Give every line of the data again, unchanged, but with no pictures.

Data provided below:

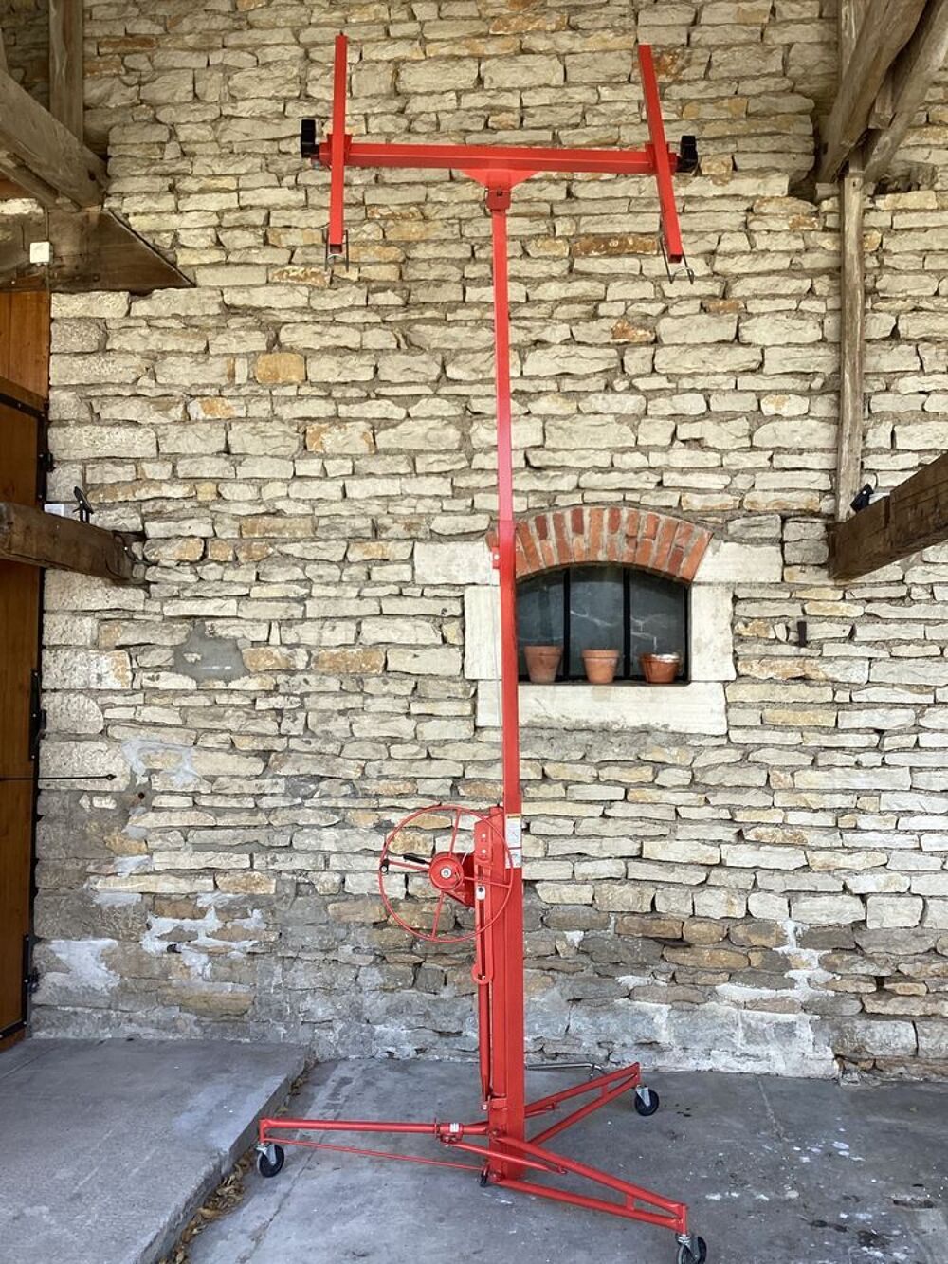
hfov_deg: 45.4
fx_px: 1132
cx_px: 474
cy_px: 632
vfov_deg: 58.3
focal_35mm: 31
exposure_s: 1/143
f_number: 2.4
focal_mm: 3.3
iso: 25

End of Data provided.

- **Solved problem**:
hfov_deg: 45.4
fx_px: 1132
cx_px: 474
cy_px: 632
vfov_deg: 58.3
focal_35mm: 31
exposure_s: 1/143
f_number: 2.4
focal_mm: 3.3
iso: 25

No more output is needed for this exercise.